This Python script converts a Microsoft Word document (.docx) into an MP3 audio file using Azure Cognitive Services Text-to-Speech API. It now supports conversion of long documents, overcoming the 10-minute limit of Azure TTS API by splitting the text and combining the resulting audio files.
- Python 3.6 or higher
- An Azure subscription key for the Text-to-Speech service. Follow the instructions at BobTranslate to obtain an API key.
- The region for the Azure Text-to-Speech service.
- A voice shortname for the Text-to-Speech service. A list of available voices can be found at Language and voice support for the Speech service.
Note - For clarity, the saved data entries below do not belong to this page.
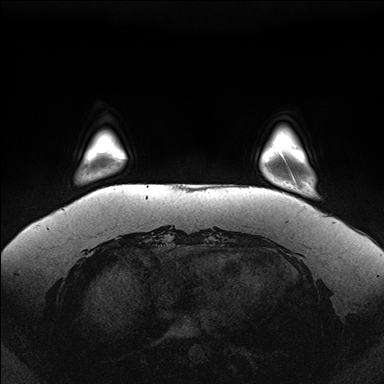
Breast MRI (dynamic contrast-enhanced), one axial slice; position 26 of 176 along the scan axis; dynamic contrast-enhanced series, time point 2 of 7 at this slice position (early post-contrast); 1.5 T; TE 1.5 ms, TR 4.1 ms; 1.1 mm slice thickness; 384 × 384 image matrix, field of view 380 × 380 mm. Female patient.
Annotated regions visible in this slice (semi-automatically segmented with operator editing):
- enhancing-tissue mask used for the functional tumour volume (all voxels passing the contrast-enhancement thresholds inside the analysis volume; usually the tumour): bounding box [x1, y1, x2, y2] px = [279, 152, 296, 184]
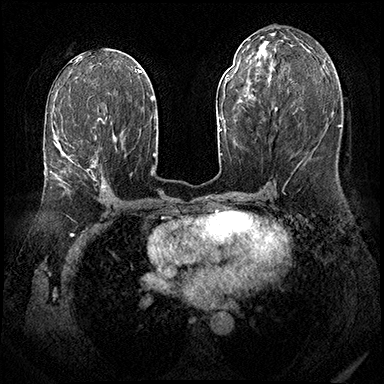
Breast MRI (dynamic contrast-enhanced), one axial slice; position 94 of 143 along the scan axis; dynamic contrast-enhanced series, time point 2 of 8 at this slice position (early post-contrast); 3 T; TE 2.3 ms, TR 4.4 ms; 384 × 384 image matrix. Female patient.
Annotated regions visible in this slice (semi-automatic segmentation, software-assisted and operator-edited):
- enhancing-tissue mask used for the functional tumour volume (all voxels passing the contrast-enhancement thresholds inside the analysis volume; usually the tumour): bounding box (x1, y1, x2, y2) in pixels: (50, 118, 107, 189)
ffmpegsoftware package. This is required for splitting long documents into smaller chunks and combining the resulting audio files.
-
Clone the repository or download the source code. You can clone the repository by using the command:
git clone https://github.com/lancer1911/msword-Azure-tts.gitIf you don't have Git installed, you can download the source code directly. Go to the repository's main page on GitHub, click on the "Code" button, and then click "Download ZIP". Once the ZIP file is downloaded, extract it to access the source code.
-
Install the required dependencies:
pip install -r requirements.txt -
Install
ffmpeg:macOS:
brew install ffmpegLinux (Ubuntu/Debian):
sudo apt-get update sudo apt-get install ffmpegWindows: Download a static build from the official site. Unzip the downloaded file and add the
bindirectory from the unzipped file to your system PATH. -
Open the
settings.cfgfile and add your Azure subscription key, region, voice shortname, and speech recognition language:[Azure] subscription_key = your_subscription_key region = your_region voice_shortname = voice_shortname # e.g. en-US-EricNeural speech_recognition_language = your_recognition_language # e.g. en-USReplace
YOUR_SUBSCRIPTION_KEY,YOUR_REGION,YOUR_VOICE_SHORTNAME, andYOUR_SPEECH_RECOGNITION_LANGUAGEwith the appropriate values.
You can run the script by providing a .docx file path as a command-line argument or by selecting the file using a file dialog.
python msword-Azure-tts.py sample.docxReplace sample.docx with the path to your Word document.
Run the script without any command-line arguments:
python msword-Azure-tts.pyA file dialog will appear, allowing you to select the Word document to convert.
The script will save the generated MP3 audio file in the same directory as the input file with the same name and an -Azure-tts.mp3 suffix. For example, if the input file is named sample.docx, the output file will be named sample-Azure-tts.mp3.